Site Shield Stable CIDRs overview

You must perform routine maintenance when using Site Shield, such as updating your origin firewall ACLs and acknowledging those CIDR changes via the Akamai Control Center Site Shield application. Not performing these regular maintenance tasks could lead to performance issues, impacting user experience on your website protected by Site Shield. Such routine tasks could become operationally challenging, especially when you manage many origin firewalls and/or Site Shield maps. To overcome this, we’ve introduced the concept of Stable CIDRs in Site Shield.

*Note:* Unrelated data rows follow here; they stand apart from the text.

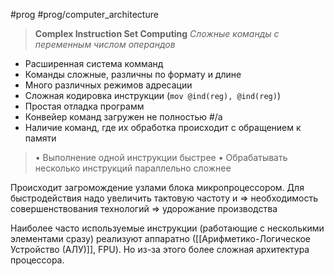 #prog #prog/computer_architecture

> **Complex Instruction Set Computing**
> *Сложные команды c переменным числом операндов*

- Расширенная система комманд
- Команды сложные, различны по формату и длине
- Много различных режимов адресации
- Сложная кодировка инструкции (`mov @ind(reg), @ind(reg)`)
- Простая отладка программ
- Конвейер команд загружен не полностью #/a
- Наличие команд, где их обработка происходит с обращением к памяти

> • Выполнение одной инструкции быстрее
> • Обрабатывать несколько инструкций параллельно сложнее

Происходит загромождение узлами блока микропроцессором. Для быстродействия надо увеличить тактовую частоту и ⇒ необходимость совершенствования технологий ⇒ удорожание производства

Наиболее часто используемые инструкции (работающие с несколькими элементами сразу) реализуют аппаратно ([[Арифметико-Логическое Устройство (АЛУ)]], FPU). Но из-за этого более сложная архитектура процессора.
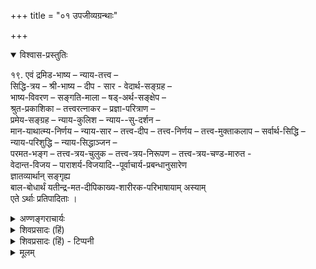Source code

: +++
title = "०१ उपजीव्यग्रन्थाः"

+++

<details open><summary>विश्वास-प्रस्तुतिः</summary>

१९. एवं द्रमिड-भाष्य – न्याय-तत्त्व –  
सिद्धि-त्रय – श्री-भाष्य – दीप - सार - वेदार्थ-सङ्ग्रह –  
भाष्य-विवरण –  सङ्गति-माला – षड्-अर्थ-सङ्क्षेप –  
श्रुत-प्रकाशिका – तत्त्वरत्नाकर – प्रज्ञा-परित्राण –  
प्रमेय-सङ्ग्रह – न्याय-कुलिश – न्याय--सु-दर्शन –  
मान-याथात्म्य-निर्णय – न्याय-सार – तत्त्व-दीप – तत्त्व-निर्णय – तत्त्व-मुक्ताकलाप – सर्वार्थ-सिद्धि – न्याय-परिशुद्धि – न्याय-सिद्धाञ्जन –   
परमत-भङ्ग – तत्त्व-त्रय-चुलुक – तत्त्व-त्रय-निरूपण – तत्त्व-त्रय-चण्ड-मारुत -  
वेदान्त-विजय – पाराशर्य-विजयादि--पूर्वाचार्य-प्रबन्धानुसारेण  
ज्ञातव्यार्थान् सङ्गृह्य  
बाल-बोधार्थं यतीन्द्र-मत-दीपिकाख्य-शारीरक-परिभाषायाम् अस्याम्  
एते ऽर्थाः प्रतिपादिताः ।
</details>

<details><summary>अण्णङ्गराचार्यः</summary>

॥ उपसंहारभागव्याख्या ॥ 

प्रबन्धोपसंहार **'एव'**मित्यादिना । नैध्रुवकाश्यपगोत्रजद्रविडाचार्यप्रणीतं छान्दोग्यव्याख्यानब्रह्मनन्दिटङ्काचार्यकृतवाक्यव्याख्यारूपं द्रविडभाष्यम्, श्रीमन्नायमुनिप्रणीतं न्यायतत्त्वशास्त्रम्, तत्पौत्रं श्रीमद्यामुनिमुनिप्रणीतं सिद्धित्रयम्, श्रीभाष्यादिग्रन्थचतुष्टयं श्रीभगवद्रामानुजमुनिविरचितम्, श्रीविष्णुचित्तार्यविरचिते भाष्यविवरणसङ्गतिमाले, श्रीराममिश्रप्रणीतं षडर्थसङ्क्षेपः, श्रीभाष्यव्याख्या श्रुतप्रकाशिका श्रीवेदव्यासापरनामधेयश्रीसुदर्शनभट्टाचार्यसूरिविरचिता, तत्त्वरत्नाकर-श्रीकूरेशसूरितनय-श्रीपराशरभट्टाचार्यप्रणीतः, प्रज्ञापरित्राणवरदनारायणभट्टारकप्रणीतः न्यायसुदर्शनः च प्रमेयसङ्ग्रहः श्रीविष्णुचित्तप्रणीतः, वात्स्यवरदगुरुप्रणीतोऽपि एकः प्रमेयसङ्ग्रहोऽस्ति, न्यायकुलिशवादिहसाम्बुवाहापरनामधेयात्रेयरामानुजाचार्यप्रणीतम्, वरदविष्णुमिश्रकृतो मानयाथात्म्यनिर्णयः, न्यायसारः (तत्वसारः) वात्स्यवरदगुरुप्रणीतः, तत्वदीपवादिकेसरिरम्यजामातृयतिकृतः, तत्त्वनिर्णयो वात्स्यवरदाचार्यकृतः, सर्वार्थसिद्ध्यादिचतुष्टयश्रीमद्वेदान्तदेशिकप्रणीतम्, तत्वत्रयचुलुकः श्रीमद्वेदान्तगुरुकुमारः श्रीवरदगुरुप्रणीतः, तत्वत्रयनिरूपणं श्रीकृष्णपादसूरिविरचितम् अन्यैरप्याचार्यैः कृतं वर्तते, तत्त्वत्रयं श्रीमल्लोकाचार्यकृतम्, तद्भाष्यं च श्रीमद्वरवरमुनिवरप्रणीतम्, चण्डमारुतादित्रयमेतद्ग्रन्थकारगुरुवरश्रीमन्महाचार्यप्रणीतम् । एतान् ग्रन्थानभ्यस्य सम्यग्विचार्य च निर्णीयार्थतत्त्व ज्ञातव्याः सर्वेऽप्यर्थाः समासतस्सारतश्चात्रग्रन्थे मया प्रतिपादिता इत्यर्थः । अनेनैतद्ग्रन्थप्रतिपादितास्सर्वेऽप्यर्थाः पूर्वाचार्यप्रबन्धेषु तत्र तत्र वर्णिता एव, अत एवं विश्वसनीया समादरणीयाश्च भवन्तीत्युक्तं भवति । तेषां तेषां दार्शनिकानां गुरुवर्याणां स्वत्वविवक्षानुसारेण तत्त्वविभजनं बहुधा संवृत्तम् । 
</details>

<details><summary>शिवप्रसादः (हिं)</summary>

अनुवाद -- इस प्रकार द्रमिडभाष्य, न्यायतत्त्व, सिद्धित्रय, श्रीभाष्य, वेदान्तदीप, वेदान्तसार, वेदार्थसंग्रह, भाष्यविवरण, संगतिमाला, षडर्थसंक्षेप, श्रुतप्रकाशिका, तत्त्व- रत्नाकर, प्रज्ञापरित्राण, प्रमेयसंग्रह, (२), न्यायकुलिश, न्यायसुदर्शन, मानयाथा- त्म्य निर्णय, न्यायसार ( तत्त्वसार), तत्त्वदीप, तत्त्वनिर्णय, सर्वार्थसिद्धि, न्यायपरिशुद्धि, न्यायसिद्धाञ्जन, परमतभङ्ग, तत्त्वत्रयचुलुक, तत्त्वत्रयनिरूपण, तत्त्वत्रयम्, तत्त्वत्रय- व्याख्या, चण्डमारुत, वेदान्त विजय, पाराशर्यविजय आदि पूर्वाचार्यों के प्रबन्ध के अनुसार ज्ञातव्य अर्थों का संग्रह करके बालकों को ज्ञान कराने के लिए यतीन्द्रमतदीपिका नामक इस शारीरक - परिभाषा में इन अर्थों का प्रतिपादन किया गया है । 

</details>


<details><summary>शिवप्रसादः (हिं) - टिप्पनी</summary>

यतीन्द्रमतदीपिका के बत्तीस उपजीव्य ग्रन्थों का संक्षिप्त परिचय 


भा० प्र० - इस ग्रन्थ का उपसंहार करते हुए यतीन्द्रमतदीपिकाकार ने इस ग्रन्थ के उपजीव्य ग्रन्थों के रूप में अपने पूर्वाचार्यों के द्वारा प्रणीत बत्तीस ग्रन्थों को उद्धत किया है । जिस प्रकार मोक्षार्थ की प्रतिपादिका उपनिषदों में बत्तीस ब्रह्मविद्याएँ बतलायी गयी हैं, उसी प्रकार इस यतीन्द्र मतदीपिका के उपजीव्यभूत ग्रन्थ भी बत्तीस हैं, जिससे वेदान्तार्थो का अर्थ - याथात्म्य निरूपित किया गया है । यतीन्द्रमतदीपिका के उपजीव्य ग्रन्थों का संक्षिप्ततम परिचय निम्नलिखित है-

- (१) मिडभाष्य - यह नैध्रुव काश्यपगोत्रोत्पन्न द्रविडाचार्य प्रणीत ग्रन्थ है तथा छान्दोग्यव्याख्यानभूत ब्रह्मानन्दिटङ्काचार्य-प्रणीत वाक्यग्रन्थ की व्याख्या है।
- ( २ ) न्यायतत्त्व - इस ग्रन्थ के प्रणेता श्रीमन्नाथमुनि है । यह ग्रन्थ कई अधि- करणों में निबद्ध है तथा श्रीमद्वेदान्तदेशिक ने प्रमाणरूप से इस ग्रन्थ के वाक्यों को स्थान-स्थान पर उद्धृत किया है । [[२८६]]
- ( ३ ) सिद्धित्रय - इस ग्रन्थ के प्रणेता श्रीमन्नाथमुनि के पौत्र तथा श्रीमद्रामानु- जाचार्य के परमगुरु श्रीमद्यामुनाचार्य है। इस प्रकरण-ग्रन्थ के तीन प्रकरण हैंः आत्मसिद्धि, ईश्वरसिद्धि तथा संविसिद्धि ।
- (४) श्रीभाष्य - विशिष्टाद्वैतदर्शन के भाष्यकार श्रीमद्रामानुजाचार्य-प्रणीत शारीरक-मीमांसा का विस्तृत भाष्य है । यही ग्रन्थ विशिष्टाद्वैती दार्शनिकों का भाष्य माना जाता है । इस ग्रन्थ में श्रीमद्रामानुजाचार्य ने बड़ी सफलतापूर्वक शारीरक- मीमांसा के शाङ्करभाष्य का सप्रमाण प्रत्याख्यान किया है ।
- ( ५ ) वेदान्तदीप - इस ग्रन्थ में श्रीरामानुजाचार्य ने शारीरक-मीमांसा के सूत्रों की नातिविस्तृत नातिसंक्षिप्त व्याख्या की है ।
- (६) वेदान्तसार - यह ग्रन्थ श्रीमद्रामानुजाचार्य प्रणीत शारीरक सूत्रों का संक्षिप्ततम अर्थ के रूप में निबद्ध है ।
- ( ७ ) भाष्यविवरण – श्रीविष्णुचित्ताचार्य-प्रणीत यह ग्रन्थ श्रीभाष्य की व्याख्या रूप है ।
- ( ८ ) संगतिमाला -- इस ग्रन्थ में आचार्य विष्णुचित्त ने श्रीभाष्य के विषय- वाक्यों की संगति तथा अन्य प्रकार की संगतियों का उपपादन किया है ।
- ( ९ ) षडर्थसंक्षेप – श्रीराममिश्राचार्य द्वारा प्रणीत इस ग्रन्थ को श्रीमद्वेदान्त- देशिक ने न्यायसिद्धाञ्जन में स्थान-स्थान पर उद्धृत किया है
- (१०) श्रुतप्रकाशिका - श्री सुदर्शन सूरि-प्रणीत श्रीभाष्य की सर्वप्रधान व्याख्या है । इस ग्रन्थ का कलेवर इतना बड़ा है जितना बड़ा छत्तीस हजार अनुष्टुप् श्लोकों का कलेवर हो सकता है । इनका दूसरा नाम वेदव्यास भी है ।
- ( ११ ) तत्त्वरत्नाकर - यह ग्रन्थ श्रीकुरेशसूरि के पुत्र पराशरभट्ट र प्रणीत है ।
- (१२) प्रज्ञापरित्राण - इस ग्रन्थ के प्रणेता वरदनारायण भट्टारक है ।
- (१३) न्यायसुदर्शन – इस ग्रन्थ के भी प्रणेता वरदनारायण भट्टारक है ।
- (१४) प्रमेय संग्रह - इस ग्रन्थ के प्रणेता श्रीविष्णु चित्ताचार्य है ।
- ( १५ ) प्रमेयसंग्रह - वात्स्यवरदाचार्य ने भी एक प्रमेयसंग्रह का प्रणयन किया है।
- (१६) न्यायकुलिश – अनेक वादों के संग्रहरूप तथा शतदूषणी के उपजीव्य- भूत इस ग्रन्थ के प्रणेता वादि हंसाम्बुवाह आत्रेय रामानुजाचार्य है ।
- ( १७ ) मानयाथात्म्य निर्णय - इस ग्रन्थ के प्रणेता श्रीवरदविष्णु मिश्र है ।
- ( १८ ) न्यायसार अथवा तत्त्वसार- के प्रणेता वात्स्यवरदाचार्य है ।
- ( १९ ) तत्त्वदीप - इस ग्रन्थ के प्रणेता वादि केसरी रम्यजामातृमुनि है ।
- ( २० ) तत्त्वनिर्णय - इस ग्रन्थ के प्रणेता वात्स्यवरदाचार्य है ।
- (२१) वेदार्थसंग्रह - यह ग्रन्थ श्रीमद्रामानुजाचार्य-प्रणीत श्रुतियों के अर्थ का निर्णय-स्वरूप है । कहा जाता है कि भगवान् वेङ्कटेश की आज्ञा से रामानुजाचार्य ने वेदार्थों के निर्णय-रूप एक दिन प्रवचन किया था, उसी को वेदार्थसंग्रह के नाम से अभिहित किया जाता है । [[२८७]]
- (२२) सर्वार्थसिद्धि - श्रीमद्वेदान्तदेशिक प्रणीत तत्त्वमुक्ताकलाप नामक ग्रन्थ की व्याख्या है । इसमें श्रीमद्वेदान्त ने सर्वज्ञत्व की प्रतिज्ञा की है ।
- ( २३ ) न्यायपरिशुद्धि - इस ग्रन्थ में वेदान्तदेशिक ने न्यायदर्शन की समा- लोचना करके उसको शारीरक-मीमांसा के अनुसार न्यायदर्शन को व्यवस्थित किया है ।
- (२४) न्यायसिद्धाञ्जन - इस ग्रन्थ में वेदान्तदेशिक ने वैशेषिक दर्शन की समालोचना छह परिच्छेदों में की है ।
- (२५) परमतभंग - मणिप्रवाल भाषा में प्रणीत इस ग्रन्थ में वेदान्तदेशिक ने विशिष्टाद्वैत दर्शन व्यतिरिक्त दर्शन की प्रोढ समालोचना की है ।
- ( २६ ) तत्त्वत्रयचुलुक - इसके प्रणेता श्रीवेदान्तगुरुकुमार श्रीवरदगुरु है ।
- (२७) तत्त्वत्रय - निरूपण - इसके प्रणेता श्रीकृष्णपादसूरि है ।
- ( २८ ) तत्त्वत्रय - इसके व्याख्याता श्रीमल्लोकाचार्य है ।
- ( २९ ) तत्त्वत्रयव्याख्या - श्रीमल्लोकाचार्य - प्रणीत तत्त्वत्रय की व्याख्या- रूप इस ग्रन्थ के प्रणेता श्रीमद्वरवरमुनि है ।
- (३०) चण्डमारुत - वेदान्तदेशिक - प्रणीत शतदूषणी की व्याख्या-रूप इस ग्रन्थ के प्रणेता श्रीमन् भट्टाचार्य है ।
- ( ३१ ) वेदान्तविजय - यह ग्रन्थ भी श्रीमन् भट्टाचार्य-प्रणीत हैं ।
- ( ३२.) पाराशर्यविजय — इस ग्रन्थ के भी प्रणेता श्रीमन् भट्टाचार्य ही है । 

</details>


<details><summary>मूलम्</summary>

१९. एवं द्रमिडभाष्य – न्यायतत्त्व – सिद्धित्रय – श्रीभाष्य – दीप सार वेदार्थ सङ्ग्रह – भाष्यविवरण – सङ्गतिमाला – षडर्थसंक्षेप – श्रुतप्रकाशिका – तत्त्व रत्नाकर – प्रज्ञापरित्राण – प्रमेयसङ्ग्रह – न्यायकुलिश – न्यायसुदर्शन – मानयाथात्म्यनिर्णय – न्यायसार – तत्त्वदीप – तत्त्वनिर्णय – तत्त्वमुक्ताकलाप – सर्वार्थ सिद्धि – न्यायपरिशुद्धि – न्यायसिद्धाञ्जन – परमतभङ्ग – तत्त्वत्रयचुलुक – तत्त्वत्रयनिरूपण – तत्त्वत्रय – चण्डमारुतवेदान्तविजय –पाराशर्यविजयादिपूर्वाचार्य प्रबन्धानुसारेण ज्ञातव्यार्थान्सङ्गृह्य बालबोधार्थं यतीन्द्रमतदीपिकाख्य शारीरकपरिभाषायामस्यामेतेऽर्थाः प्रतिपादिताः ।
</details>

When you enable stable CIDRs for a specific map, the Site Shield management application will always return larger Akamai-owned CIDR blocks that fully encompass the /24 and /25 CIDRs that comprise your map today. Changes to the map, such as removing decommissioned Akamai service locations or adding capacity, are all done within these larger, mostly static, CIDR blocks. This reduces the operational challenges of frequently keeping the map updated and limits the changes required on your origin firewalls.

If you don’t want to use Stable CIDRS, you must continue updating your firewall ACLs and acknowledging those changes in the Akamai Control Center at intervals of 30, 60, or 90 days, depending on how the map is configured. Now, this state represents operating in the original mode.


To make the map static, the Stable CIDRs feature uses Supernet IP blocks, i.e. larger CIDR blocks such as /13, /11, etc. These IP ranges are owned by Akamai. Once you subscribe to stable CIDRs, your Site Shield map will use such larger IP blocks, which must be allowlisted in your origin firewall(s). Enabling the Supernet Blocks does not increase the current bandwidth limits inherent with Site Shield maps.